Dr Andrew Jones
Lecturer in addiction and motivation at the University of Liverpool, UK.
Associate editor for Substance Use and Misuse.
Review editor for Frontiers in Eating Behaviour.
Editorial consultant for Experimental and Clinical Psychopharmacology.
In addition to my research work and publications, I co-ordinated the University of Liverpool addiction group contribution to the Medical Research Council festival of science (2016). This included a Meet the Scientist event at the world museum, Liverpool.
I am also a regular blogger for the Mental Elf (http://www.thementalelf.net/author/andrew-jones/): I blog on numerous topics from pharmacological treatments for smoking, placebo effects and cost effectiveness of interventions in addiction. These blogs are well received and lead to significant online attention and debate with scientists and the general public.
Presentation on work by this year’s SSA Fred Yates Prize winner.

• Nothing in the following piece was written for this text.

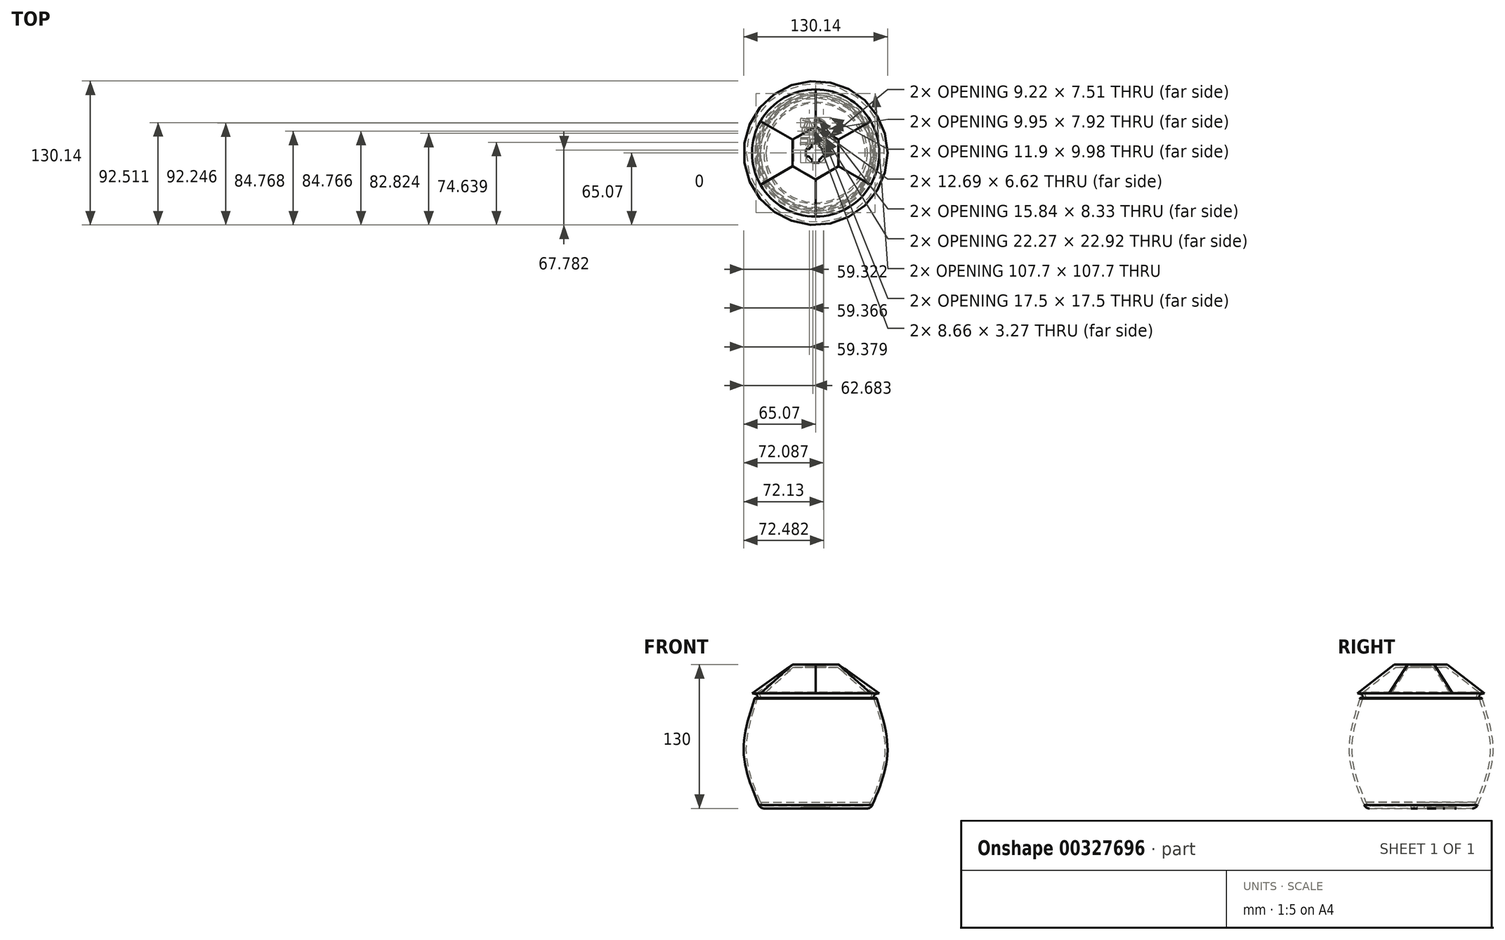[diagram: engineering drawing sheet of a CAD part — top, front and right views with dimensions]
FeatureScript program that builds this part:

A key defining criteria of alcohol (mis)use is an inability to inhibit unwanted behaviours, for example resisting the urge to reach for a cold beer when you are trying to abstain. Theoretical models and empirical data demonstrate that this loss of control is associated with the progression of alcohol use to misuse and dependence. However, the majority of research in this area has assumed the ability to override inappropriate or unwanted behaviours to be stable over long periods of time. More recently, observations suggest that our ability to control ourselves is sensitive to environmental influences, such as exposure to alcohol-related cues, and internal factors such as stress. As a result, exposure to these may lead to transient ‘high risk’ states in which individuals are more likely to drink to excess / (re)lapse. For my presentation I will discuss research from our laboratory which focuses on experimental analogues of behavioural control and alcohol use, and how these are influenced by environmental and internal factors. I will also discuss how the identification of these factors may improve our understanding of the processes underlying heavy drinking and inform the development of novel psychological interventions for alcohol use.